Explainer: Work requirements in Medicaid

The Centers for Medicare and Medicaid Services (CMS), the federal agency that oversees these two programs, issued guidance today on so-called “work requirements” for Medicaid. Here is everything you need to know:

Medicaid is one program in the social safety net. Two others, SNAP and TANF, respectively and colloquially referred to as “food stamps” and “cash assistance,” have had work requirements in place for over two decades. Supporters of tying work requirements to public benefit eligibility claim that there is dignity associated with work and if you work, you can then envision a path out of poverty and no longer need public assistance.

Medicaid has long been considered an exception to attempts to require low-income individuals to work in exchange for public assistance because there has been fairly broad consensus that an individual needs optimal healthcare in order to maintain employment. Furthermore, until the Affordable Care Act Medicaid expansion to low-income adults, most Medicaid enrollees qualified for Medicaid because they could not work (e.g., pregnant women, elderly or disabled individuals, and children).

Some conservative state legislatures and governors have requested that they be allowed to impose work requirements in order to maintain their Medicaid benefits. CMS’ guidance today made clear that they will not approve any state effort to apply this to the elderly, disabled, pregnant women, or obviously, children. This roughly leaves non-disabled, non-pregnant adults between 19–64. In some states, this is a small part of the Medicaid program, but in states that expanded Medicaid, this would impact most of the expansion group, unless otherwise excepted.

Each of these states made clear in their requests that there are a number of exceptions in place for non-qualifying disability, caring for a family member, etc. They also interpret “work” to include a number of other replacement activities — what CMS refers to as “community engagement activities” — this could include, but is not limited to: school, volunteering, job training, and stays in rehabilitation for certain conditions like substance use disorders.

There are three main issues with this guidance:

  1. Legal basis. The only way to approve these program changes is under something known as a Section 1115 Demonstration. This is a waiver that grants the HHS Secretary broad authority to approve program deviations from the law insofar as it furthers the goals of the Medicaid program (CMS and HHS work closely together on this). Furthermore, the Secretary must make decisions based on evidence and process so the waiver does not appear to be granted in an “arbitrary and capricious” manner. CMS’ guidance today attempts to demonstrate that employment is a social determinant of health — i.e., employed people are more likely to have better health outcomes and therefore the Medicaid program will have better health outcomes if enrollees are employed. There is a myriad of things wrong with this assumption when applied to low-income populations and it is reasonable to expect lawsuits challenging this policy, once it is implemented.
  2. Administrative challenges. Research has shown that continuous eligibility periods — i.e., removing roadblocks for eligibility renewals and placing them at less frequent intervals — improves health outcomes because continuity of care is improved. When there are more obstacles to enrollment, otherwise eligible individuals will lose coverage. CMS stated explicitly that they will not allow for program savings from attrition to be applied towards the costs of administration and oversight. IT systems changes and staff monitoring will cost each state money. It is difficult, on a massive scale, to collect the data needed in order to prove that someone qualifies for an exception, is working, is looking for work, or in a job training program or school. In fact, because of the administrative challenges, states have requested waivers from tracking work requirements for SNAP.
  3. Effectiveness. The clear majority of Medicaid enrollees work, are in school or volunteering, or qualify for an exception. We know this from statistical research and from evaluations of similar attempts in Michigan. Medicaid cannot pay for job training programs, so states must also pay for those.

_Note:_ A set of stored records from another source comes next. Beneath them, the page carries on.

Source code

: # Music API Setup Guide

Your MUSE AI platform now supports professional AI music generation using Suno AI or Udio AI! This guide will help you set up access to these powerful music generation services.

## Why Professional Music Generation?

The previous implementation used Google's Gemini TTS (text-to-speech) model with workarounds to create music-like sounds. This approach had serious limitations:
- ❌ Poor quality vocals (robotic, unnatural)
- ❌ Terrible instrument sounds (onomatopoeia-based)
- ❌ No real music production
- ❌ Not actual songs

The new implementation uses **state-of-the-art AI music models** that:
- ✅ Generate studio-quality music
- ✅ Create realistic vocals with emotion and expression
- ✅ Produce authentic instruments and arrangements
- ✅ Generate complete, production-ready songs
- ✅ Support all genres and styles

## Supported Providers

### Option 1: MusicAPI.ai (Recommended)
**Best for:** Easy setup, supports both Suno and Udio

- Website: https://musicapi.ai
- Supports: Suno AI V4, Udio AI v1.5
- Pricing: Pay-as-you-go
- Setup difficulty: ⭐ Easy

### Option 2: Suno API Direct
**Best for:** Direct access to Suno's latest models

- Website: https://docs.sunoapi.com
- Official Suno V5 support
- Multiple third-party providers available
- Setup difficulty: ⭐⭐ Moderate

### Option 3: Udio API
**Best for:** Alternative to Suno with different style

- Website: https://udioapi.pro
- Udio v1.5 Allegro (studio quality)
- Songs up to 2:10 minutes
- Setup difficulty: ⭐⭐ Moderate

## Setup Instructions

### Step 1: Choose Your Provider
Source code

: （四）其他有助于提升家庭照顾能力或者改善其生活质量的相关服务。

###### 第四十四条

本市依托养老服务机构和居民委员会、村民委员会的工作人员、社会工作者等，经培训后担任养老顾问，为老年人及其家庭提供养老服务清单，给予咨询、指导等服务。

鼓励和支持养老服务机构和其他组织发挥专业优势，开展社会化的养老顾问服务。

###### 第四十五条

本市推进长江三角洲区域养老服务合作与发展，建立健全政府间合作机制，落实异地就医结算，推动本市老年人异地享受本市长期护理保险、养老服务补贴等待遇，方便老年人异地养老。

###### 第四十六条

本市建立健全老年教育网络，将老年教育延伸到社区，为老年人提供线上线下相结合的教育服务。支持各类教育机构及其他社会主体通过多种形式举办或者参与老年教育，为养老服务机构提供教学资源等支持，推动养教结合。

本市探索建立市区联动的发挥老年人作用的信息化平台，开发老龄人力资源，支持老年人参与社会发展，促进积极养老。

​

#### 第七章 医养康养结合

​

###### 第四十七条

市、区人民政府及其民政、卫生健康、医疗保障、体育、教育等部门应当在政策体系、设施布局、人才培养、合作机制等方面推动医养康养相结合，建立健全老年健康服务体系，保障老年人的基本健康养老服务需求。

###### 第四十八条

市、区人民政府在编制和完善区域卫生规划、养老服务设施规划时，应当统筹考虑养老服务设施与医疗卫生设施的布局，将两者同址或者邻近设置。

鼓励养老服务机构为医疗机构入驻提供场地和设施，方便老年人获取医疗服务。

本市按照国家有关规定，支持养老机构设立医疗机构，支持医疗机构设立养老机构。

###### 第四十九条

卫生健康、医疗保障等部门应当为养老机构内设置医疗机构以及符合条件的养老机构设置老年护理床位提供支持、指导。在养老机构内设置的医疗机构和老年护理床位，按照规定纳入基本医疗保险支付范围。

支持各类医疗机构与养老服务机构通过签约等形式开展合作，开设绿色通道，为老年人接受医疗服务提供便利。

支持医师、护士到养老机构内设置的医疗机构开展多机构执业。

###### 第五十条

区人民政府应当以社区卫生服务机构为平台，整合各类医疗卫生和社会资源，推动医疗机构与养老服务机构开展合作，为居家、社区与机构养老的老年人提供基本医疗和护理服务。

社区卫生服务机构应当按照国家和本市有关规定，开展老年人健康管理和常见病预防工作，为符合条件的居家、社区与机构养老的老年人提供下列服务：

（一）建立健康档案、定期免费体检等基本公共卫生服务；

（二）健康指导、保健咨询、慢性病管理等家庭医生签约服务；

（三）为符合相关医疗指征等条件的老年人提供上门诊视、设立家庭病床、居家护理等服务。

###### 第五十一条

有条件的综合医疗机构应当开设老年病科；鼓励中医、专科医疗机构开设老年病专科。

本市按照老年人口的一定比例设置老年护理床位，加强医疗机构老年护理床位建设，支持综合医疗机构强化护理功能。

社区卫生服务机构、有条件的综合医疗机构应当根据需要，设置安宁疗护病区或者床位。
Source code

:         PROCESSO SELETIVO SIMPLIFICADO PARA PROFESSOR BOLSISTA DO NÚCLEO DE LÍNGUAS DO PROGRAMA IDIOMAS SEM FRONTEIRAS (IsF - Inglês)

Furthermore, research shows that while SNAP and TANF work requirements, in some cases, led to people getting low wage jobs, these were not sustained gains. — i.e., people got low-wage employment, but still lived in poverty.

It is also worth noting that several of these states also proposed that they be permitted to time-out Medicaid benefits in conjunction with work requirements. This was not addressed in CMS’ guidance.

CMS and HHS can set this federal policy and indicate that they are willing to approve these programs, but the real problem is that states want them. If you live in a state requesting one of these waivers, they are accountable for incurring additional costs and responding to public comments when they request a waiver. As of today’s letter, CMS says that includes ten states: Arizona, Arkansas, Indiana, Kansas, Kentucky, Maine, New Hampshire, North Carolina, Utah, and Wisconsin.

In conclusion, CMS and HHS have a difficult task ahead. In order to withstand legal challenges, they must balance their stated convictions that this is to help the Medicaid population with the evidence. States will also need to find a way to pay for these program changes.